Cette prose poétique capable de convoquer au détour d’une phrase les images les plus incongrues et de leur donner un air quasiment naturel, nécessaire, cette surprise permanente qui distille une mythologie alternative de l’Amérique des années 1950-1970, demeure exceptionnelle ; et la postérité de la dernière phrase du livre, en bas de la 150ème page, (« P.S. : je suis désolée, j’ai oublié de vous donner la mayonnaise. ») en témoigne aussi à sa façon.

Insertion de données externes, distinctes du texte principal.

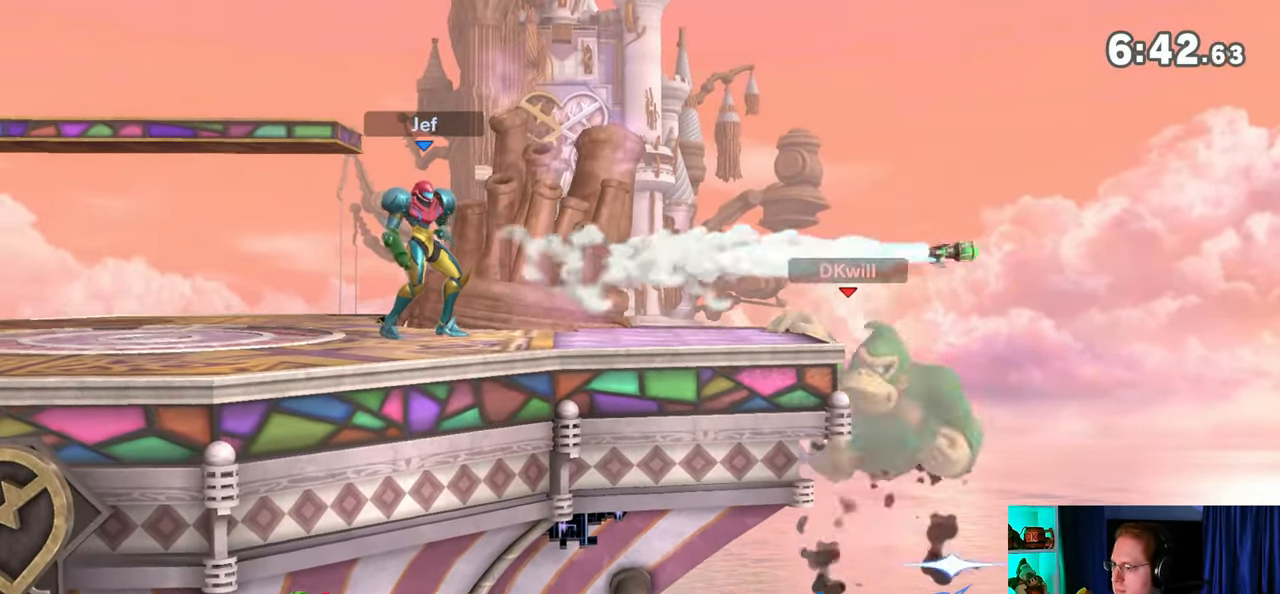
{"buttons": [], "left_stick": "up-left", "right_stick": "down", "events": [[50, "left_stick", "up-left"], [433, "right_stick", "down"]]}
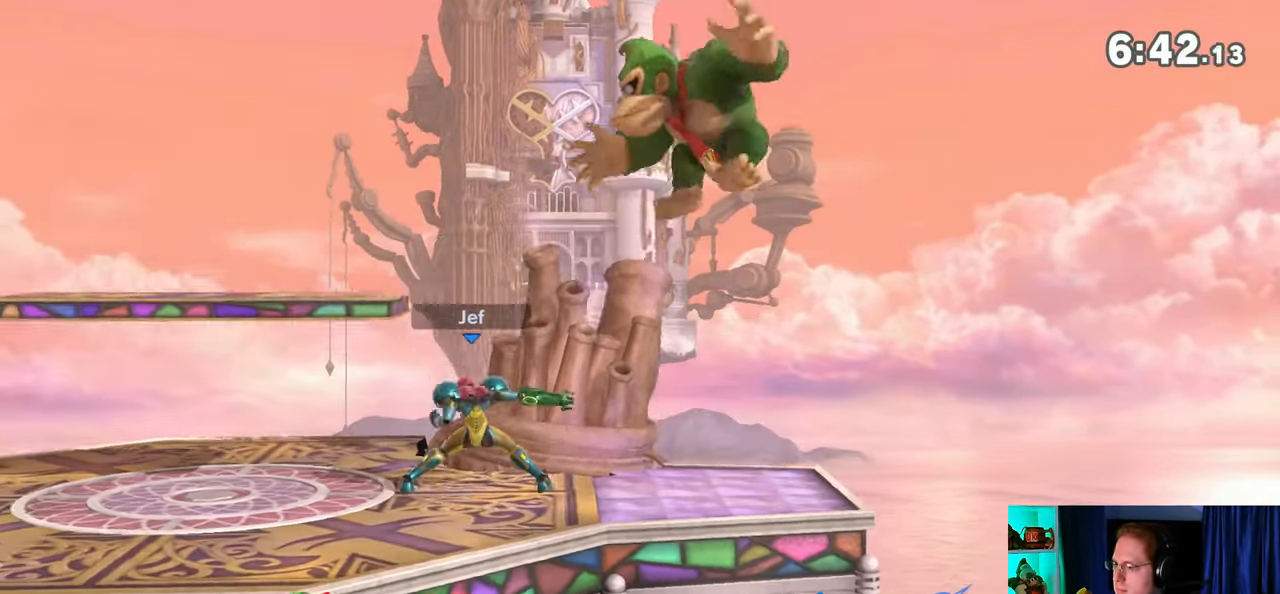
{"buttons": [], "left_stick": "center", "right_stick": "center", "events": [[17, "right_stick", "center"], [50, "left_stick", "down-left"], [183, "left_stick", "left"], [200, "Y", "down"], [400, "Y", "up"], [500, "left_stick", "center"]]}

Il est sans doute injuste, comme trop de lectrices ou de lecteurs l’ont fait hélas au fil des années – au grand désespoir de l’auteur -, de réduire Richard Brautigan à cette « Pêche à la truite en Amérique » même inoubliable, et ces nouvelles douces et acérées sont aussi autant d’incitations à découvrir ses autres ouvrages, du singulier « Sucre de pastèque » (dans le même volume de l’actuelle édition française) à la quête baroque du « Général sudiste de Big Sur », de son western gothique « Le monstre des Hawkline » à son parodique roman hard-boiled « Un privé à Babylone », de la folle bibliothèque de « L’avortement » à la poésie pure qui irrigue toute son œuvre, et dont vient juste de paraître l’intégrale en français, au Castor Astral, intégrale dont Fabrice Colin et Nicolas Richard, l’un des trois traducteurs, viendront parler à la librairie Charybde (129 rue de Charenton 75012 Paris) ce jeudi 17 novembre 2016.
Exprimant ainsi un besoin humain, j’ai toujours voulu écrire un livre qui s’achèverait sur le mot « mayonnaise ».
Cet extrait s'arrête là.